→ PROMPT 1:
In the mailing-list thread on the Ratis livelock below, retype word for word the passage that begins with the words containing "Am I use the" and ends with "Wo Sze <sz...@gmail.com>.".

→ TEXT UNDER STUDY:

###

You are viewing a plain text version of this content. The canonical link for it is here.
Posted to user@ratis.apache.org by 宋子阳 <sz...@163.com> on 2022/04/07 09:10:46 UTC

Live lock issues on installSnapshot & setConfiguration

Hi,
Currently I’m integrating Ratis as our consensus backbone in Apache IoTDB, and I encountered weird situation that cause the system into livelock:

My original configuration contains a single Group(1) with a single member(1), which is certainly the leader. Now I want to add a new member (follower 2) into this group, and I implement it as follows:

Client.getGroupManaApi(2).add(group(1));
Client.admin().setConfiguration([1,2]);

Then I observed event sequence which causes the livelock:
1. addGroup successes and follower 2 lifecycle is STARTING
2. Leader 1 send the latest snapshot to follower 2, which contains the **old conf [1]**
3. Follower 2 successfully install snapshot, discovered itself excluded in the conf, and turns the lifecycle into CLOSE
4. Leader 1 recv installSnapshot reply, add new conf [1,2] to the log and applies this conf
5. Since Follower 2 is closed, Leader 1 step down to follower for LOST_MAJORITY_HEARTBEATS, and this group can’t serve anymore.

Am I use the groupManagementApi or adminApi wrong? How can I solve this problem?


William Song
Apache IoTDB

Re: Live lock issues on installSnapshot & setConfiguration

Posted by Tsz Wo Sze <sz...@gmail.com>.
Have you tried to start Follower 2 again so that it might be able to join
the group?

BTW, we should turn off the LOST_MAJORITY_HEARTBEATS feature for a single
server raft group.  Since there is only one server, it will "lose majority"
as soon as one or more servers have been added to the group.

Please let me know if you have more questions.
Tsz-Wo



On Thu, Apr 7, 2022 at 5:24 PM Tsz Wo Sze <sz...@gmail.com> wrote:

> Hi William,
>
> Please include the new conf when adding the group, i.e.
> Client.getGroupManaApi(2).add(group1[1,2]).
>
> Hope it helps.
> Tsz-Wo
>
> On Thu, Apr 7, 2022 at 5:11 PM 宋子阳 <sz...@163.com> wrote:
>
>> Hi,
>> Currently I’m integrating Ratis as our consensus backbone in Apache
>> IoTDB, and I encountered weird situation that cause the system into
>> livelock:
>>
>> My original configuration contains a single Group(1) with a single
>> member(1), which is certainly the leader. Now I want to add a new member
>> (follower 2) into this group, and I implement it as follows:
>>
>> Client.getGroupManaApi(2).add(group(1));
>> Client.admin().setConfiguration([1,2]);
>>
>> Then I observed event sequence which causes the livelock:
>> 1. addGroup successes and follower 2 lifecycle is STARTING
>> 2. Leader 1 send the latest snapshot to follower 2, which contains the
>> **old conf [1]**
>> 3. Follower 2 successfully install snapshot, discovered itself excluded
>> in the conf, and turns the lifecycle into CLOSE
>> 4. Leader 1 recv installSnapshot reply, add new conf [1,2] to the log and
>> applies this conf
>> 5. Since Follower 2 is closed, Leader 1 step down to follower for
>> LOST_MAJORITY_HEARTBEATS, and this group can’t serve anymore.

###

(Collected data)
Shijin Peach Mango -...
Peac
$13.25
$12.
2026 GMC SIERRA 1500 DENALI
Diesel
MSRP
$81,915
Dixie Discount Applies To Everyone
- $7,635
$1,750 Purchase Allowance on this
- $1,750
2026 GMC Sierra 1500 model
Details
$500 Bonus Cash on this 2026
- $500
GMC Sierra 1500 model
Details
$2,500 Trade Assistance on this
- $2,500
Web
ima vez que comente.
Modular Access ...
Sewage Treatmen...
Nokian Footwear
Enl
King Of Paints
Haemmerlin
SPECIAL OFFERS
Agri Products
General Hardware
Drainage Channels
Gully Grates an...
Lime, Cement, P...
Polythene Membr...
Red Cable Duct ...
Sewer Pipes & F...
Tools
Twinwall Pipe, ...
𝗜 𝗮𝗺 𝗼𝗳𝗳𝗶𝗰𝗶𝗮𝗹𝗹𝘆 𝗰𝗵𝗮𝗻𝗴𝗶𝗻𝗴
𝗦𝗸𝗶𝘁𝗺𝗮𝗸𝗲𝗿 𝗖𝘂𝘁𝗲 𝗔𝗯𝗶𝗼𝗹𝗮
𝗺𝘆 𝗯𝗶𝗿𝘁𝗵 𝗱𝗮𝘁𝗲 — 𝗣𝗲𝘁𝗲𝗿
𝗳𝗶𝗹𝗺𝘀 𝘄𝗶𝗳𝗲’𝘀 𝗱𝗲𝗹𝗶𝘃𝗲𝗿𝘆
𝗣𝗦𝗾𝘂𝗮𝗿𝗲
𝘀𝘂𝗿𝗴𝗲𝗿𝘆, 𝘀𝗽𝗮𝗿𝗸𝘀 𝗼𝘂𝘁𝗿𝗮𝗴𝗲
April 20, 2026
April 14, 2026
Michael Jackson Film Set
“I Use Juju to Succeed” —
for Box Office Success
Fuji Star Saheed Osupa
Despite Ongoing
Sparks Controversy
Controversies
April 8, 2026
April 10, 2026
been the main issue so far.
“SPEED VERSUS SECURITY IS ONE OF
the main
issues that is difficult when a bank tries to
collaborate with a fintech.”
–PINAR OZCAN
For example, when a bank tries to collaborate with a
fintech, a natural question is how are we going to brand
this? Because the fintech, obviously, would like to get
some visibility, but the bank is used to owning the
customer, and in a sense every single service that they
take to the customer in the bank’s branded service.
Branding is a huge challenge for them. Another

###

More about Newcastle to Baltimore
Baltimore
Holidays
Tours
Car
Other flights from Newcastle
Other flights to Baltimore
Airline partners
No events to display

###

→ PROMPT 2:
From the rows above, echo verbatim the lines from the one containing "More about Newcastle to Baltimore" through the one containing "No events to display", both included.

→ TASK SOLUTION 1:
Am I use the groupManagementApi or adminApi wrong? How can I solve this problem?


William Song
Apache IoTDB

Re: Live lock issues on installSnapshot & setConfiguration

Posted by Tsz Wo Sze <sz...@gmail.com>.

→ TASK SOLUTION 2:
More about Newcastle to Baltimore
Baltimore
Holidays
Tours
Car
Other flights from Newcastle
Other flights to Baltimore
Airline partners
No events to display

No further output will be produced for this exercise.